Formula One observers say Hamilton is an outstanding driver because he has the necessary superlative reflexes, discipline, determination and courage to drive consistently fast. As his two consecutive poles show, he's also a fast learner.

Hamilton also maintains a positive self-criticism that constantly makes him strive to improve, they said.

And beyond his driving prowess, it's how Hamilton handles being a public figure that impresses many, who say he displays a poise that's unusually mature for his age.

"[I'm] looking hard to find fault with him and he is very nice, which is quite unusual too," Williams said, an oblique reference to the arrogance often ascribed to Formula One and its participants.

And Hamilton's demeanor hasn't changed even though the attention surrounding him has magnified with each race.

After his first practice Friday, he was surrounded by two dozen print, radio and TV reporters from several countries, a crowd that dwarfed those around the series' other drivers, including Alonso.

Hamilton, wearing a short-sleeve white shirt and red cap emblazoned with his team's logos, deftly handled the crush like a veteran.

He calmly and politely answered questions while occasionally taking a drink from a bottle of apple juice.

"Coming back tomorrow, I'll be even quicker for sure," he accurately predicted. But before anyone could conclude he was being cocky, Hamilton added: "If I come here all excited and expecting to win, then I won't."

Hamilton is repeatedly compared to golf's Tiger Woods, both for his exceptional abilities and his race, with the potential for expanding the diversity of the sport and its fans.

Woods, trying to win his third U.S. Open this weekend in Oakmont, Pa., told a British newspaper that he's "been impressed by the way [Hamilton] has handled himself off the race track.

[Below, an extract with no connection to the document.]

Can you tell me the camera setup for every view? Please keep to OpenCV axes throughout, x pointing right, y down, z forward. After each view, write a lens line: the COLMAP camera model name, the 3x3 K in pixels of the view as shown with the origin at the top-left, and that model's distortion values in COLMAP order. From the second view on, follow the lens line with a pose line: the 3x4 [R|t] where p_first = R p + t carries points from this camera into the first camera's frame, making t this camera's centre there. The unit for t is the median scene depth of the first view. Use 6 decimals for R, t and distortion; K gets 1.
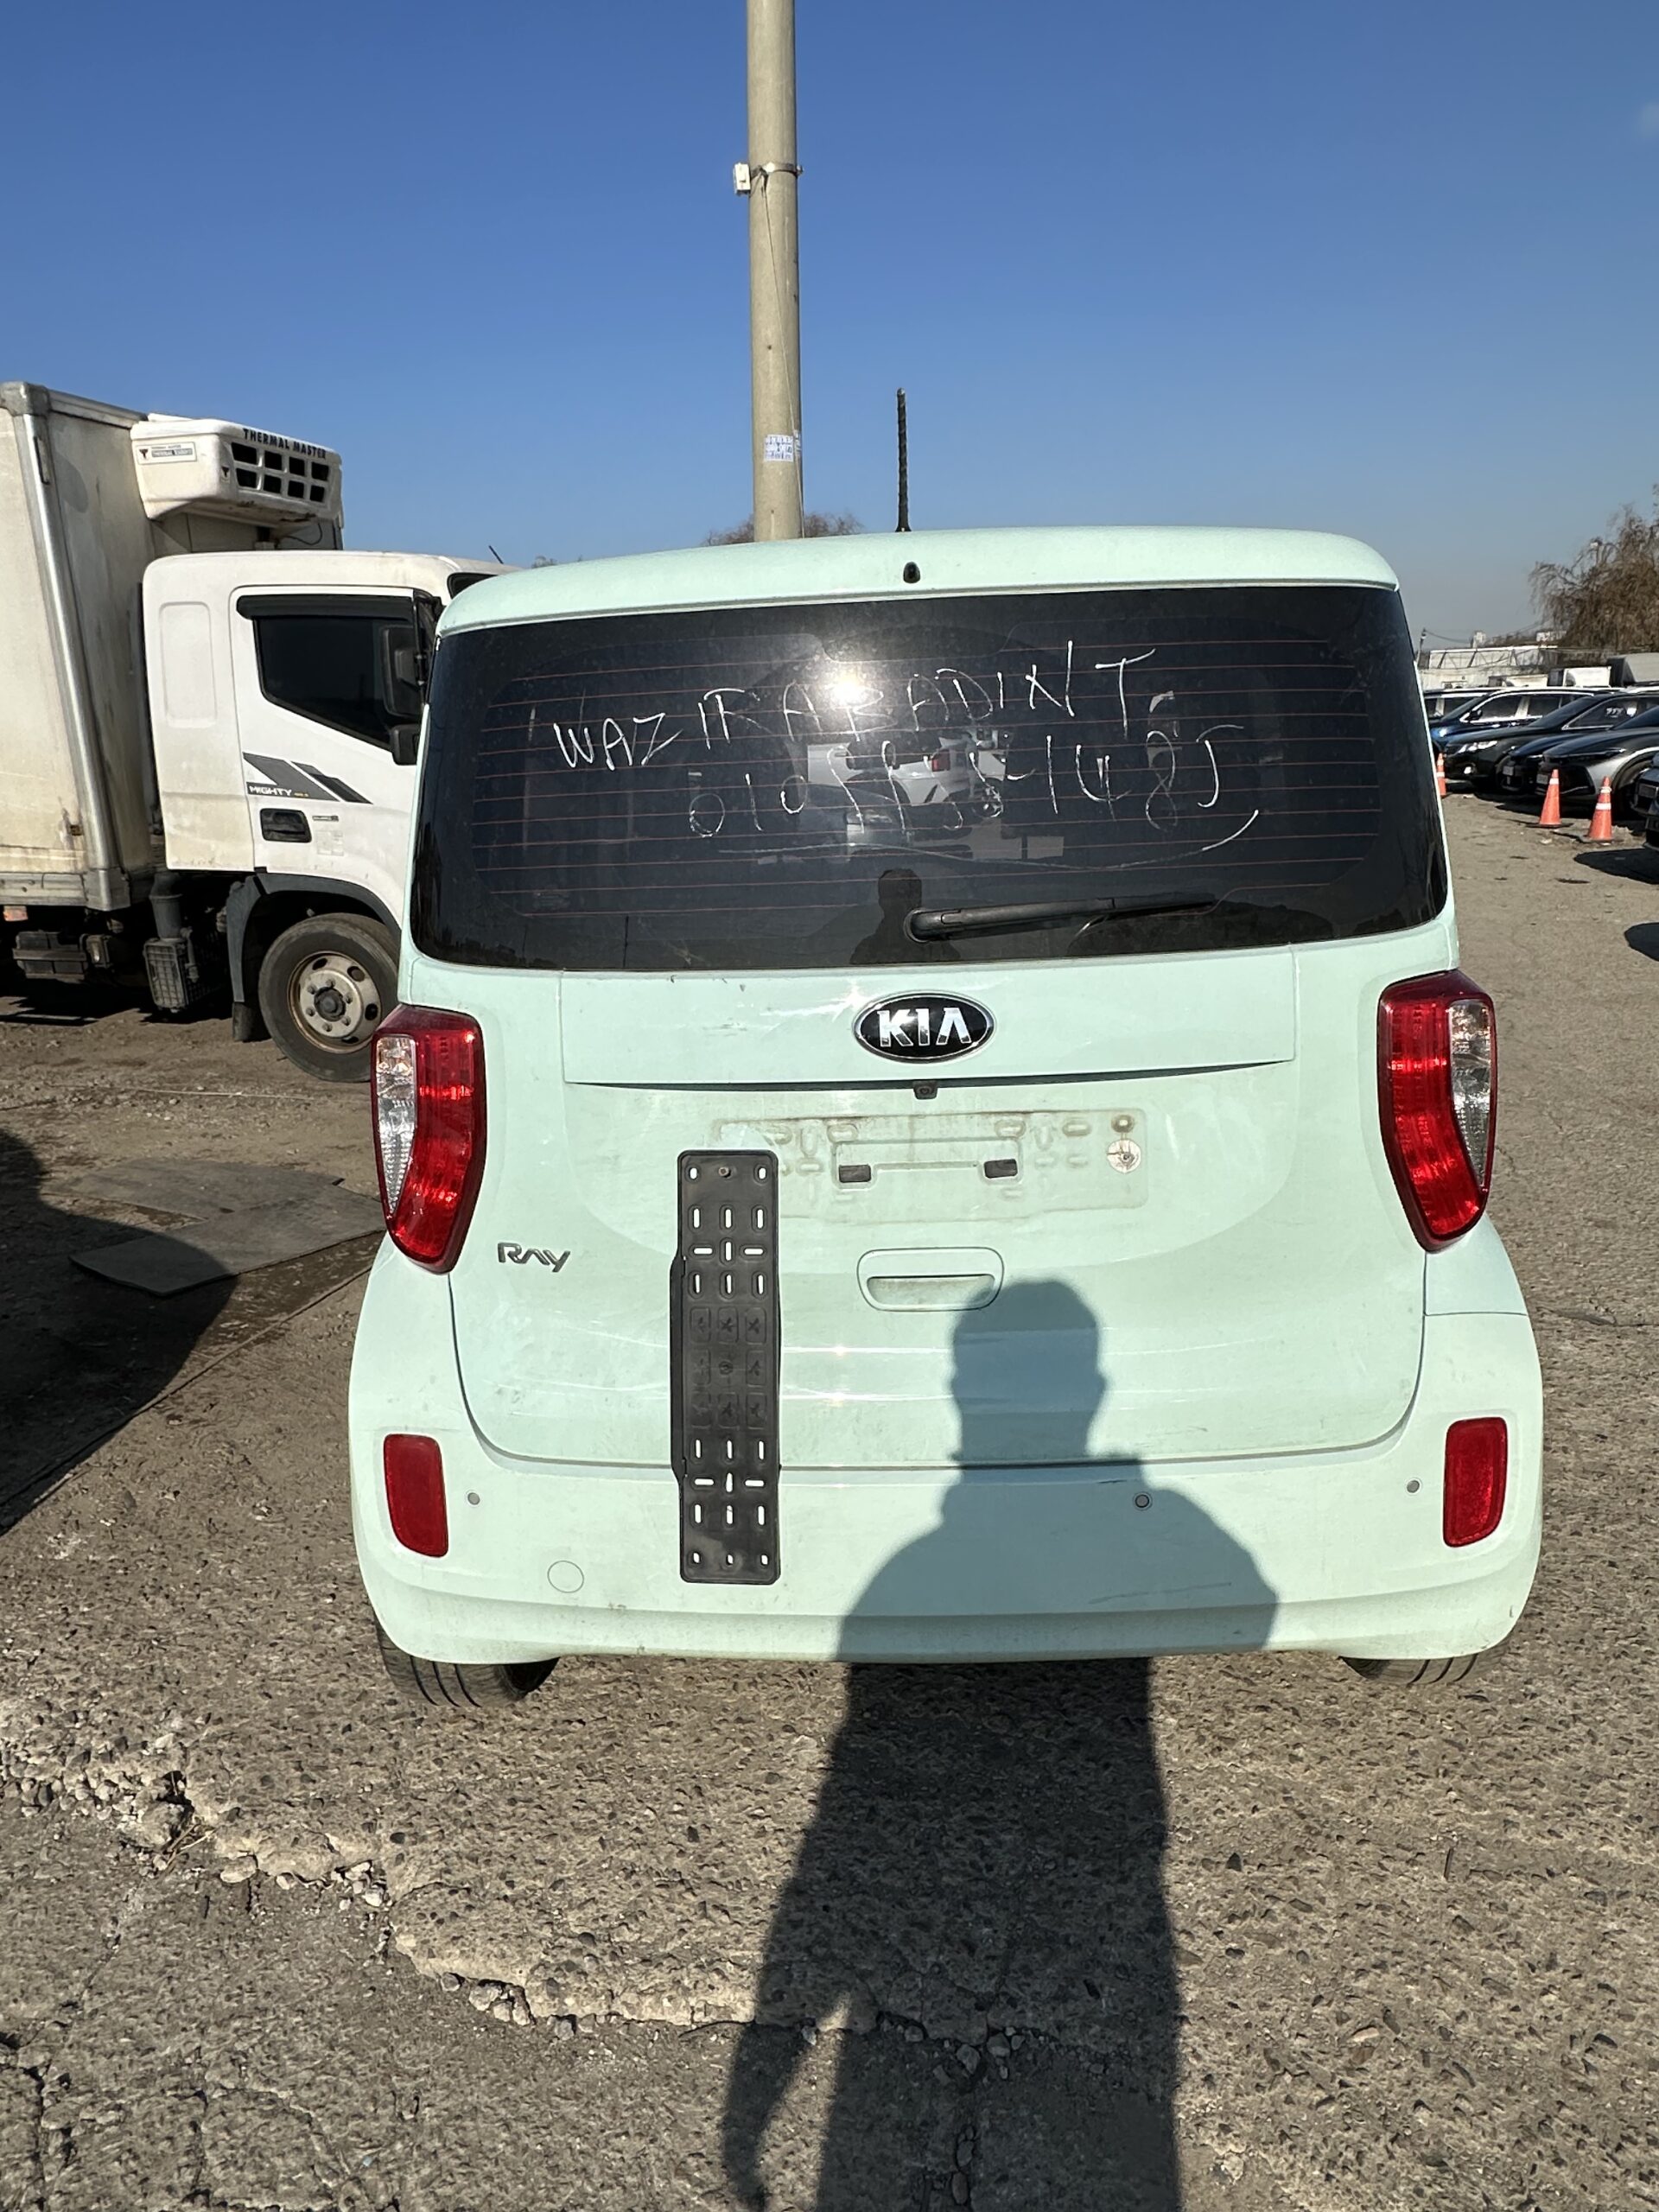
lens RADIAL K [[1377.5, 0, 827.0], [0, 1377.5, 1111.7], [0, 0, 1]] dist [-0.003550, -0.000584]
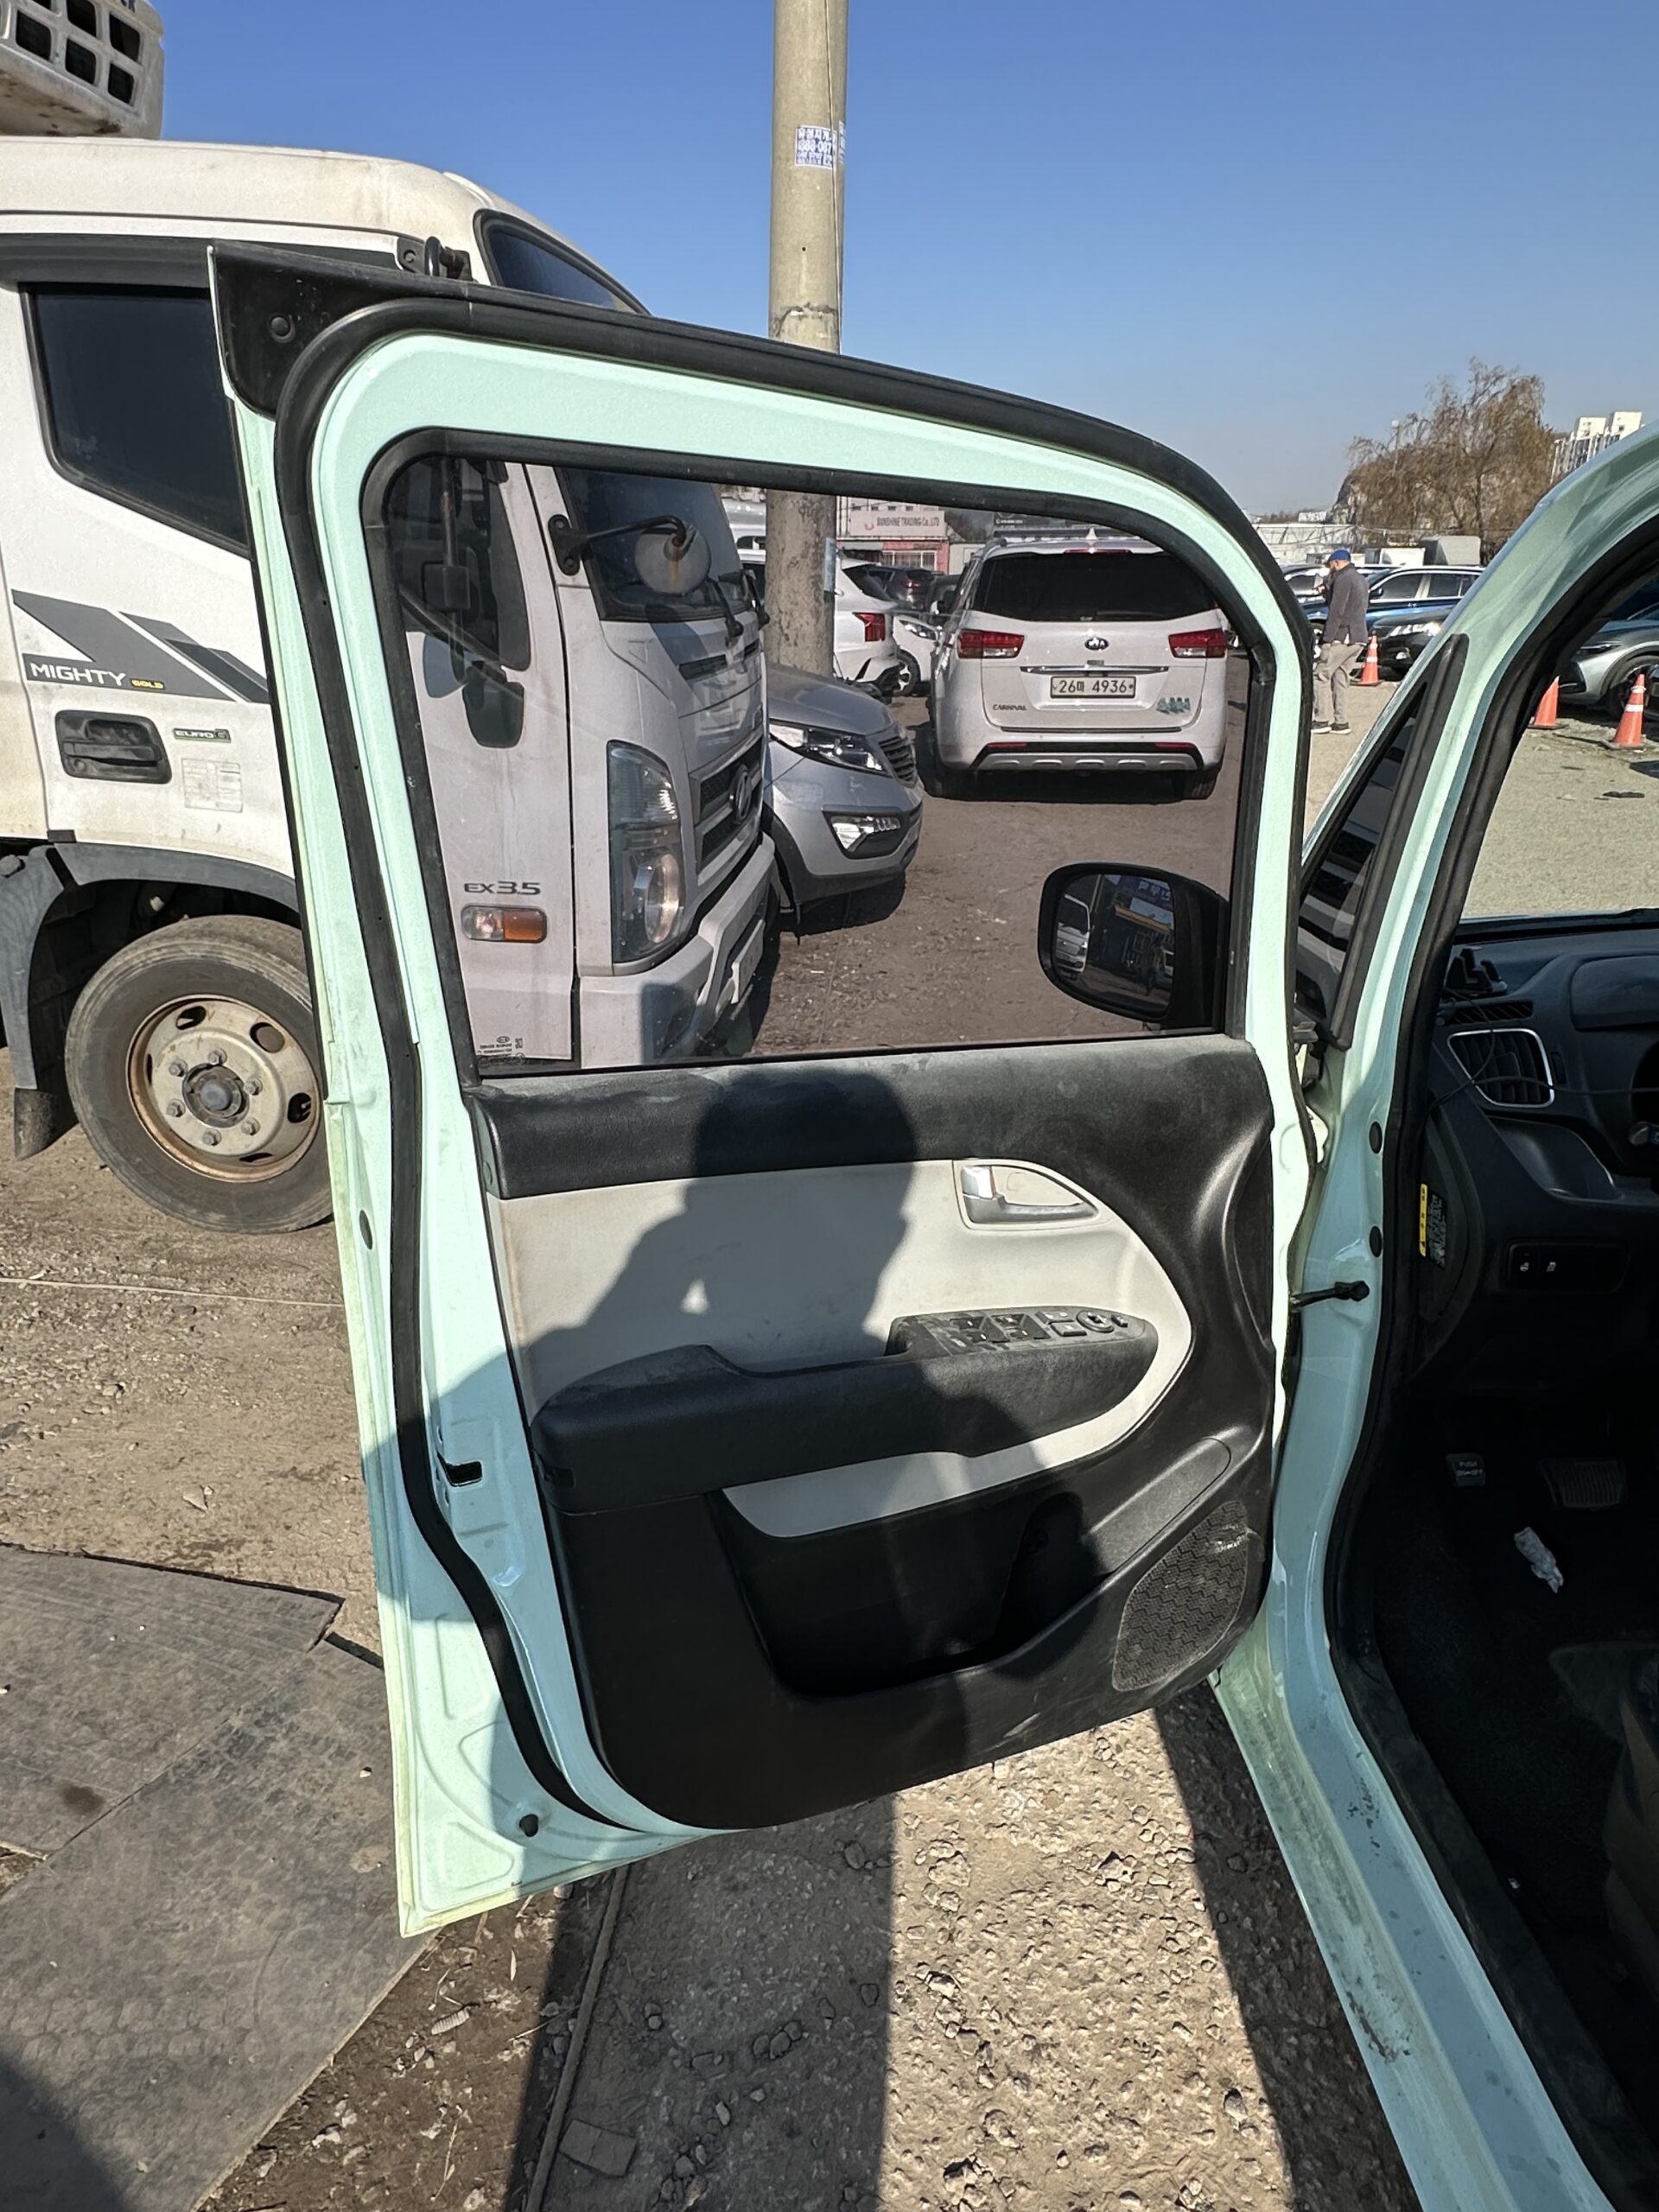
lens RADIAL K [[1377.5, 0, 820.6], [0, 1377.5, 1110.3], [0, 0, 1]] dist [-0.003550, -0.000584]
pose [[0.988638, -0.020349, 0.148935, -0.212954], [0.006650, 0.995746, 0.091904, -0.118578], [-0.150171, -0.089870, 0.984567, 0.454031]]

He has the potential to be a terrific role model."

After qualifying Saturday, Hamilton said "it's obviously nice to be compared to Tiger Woods." But he was cautious about his influence.

"Whether or not it can have a similar impact on the [Formula One] audience in America? I'm not sure," he said. "It will be good for the sport if it can."

Hamilton, whose father Anthony was the son of emigrants to England from the Caribbean island of Grenada, was born in 1985 and named after U.S. track and field star Carl Lewis.

"I first watched [Formula One] on TV when I was about 5," Lewis recalled, and with his father's encouragement he began racing go-karts at age 8. Hamilton quickly became so good that, at 13, he was signed to a developmental contract by McLaren Mercedes.

Hamilton dominated the minor leagues of European racing and, after Juan Pablo Montoya left McLaren Mercedes' Formula One team last year to join NASCAR, Hamilton was called up to replace him.

Three-time world champion Jackie Stewart, among others, has said Hamilton could break untold records in Formula One, although Michael Schumacher's record of seven series titles might be out of reach.

Regardless, "the key element in all of this is that I am not here to take part, I am here to win," Hamilton said.

"I will do whatever mentally and physically it takes to achieve that in due course," he added. "I do not plan to waste this opportunity."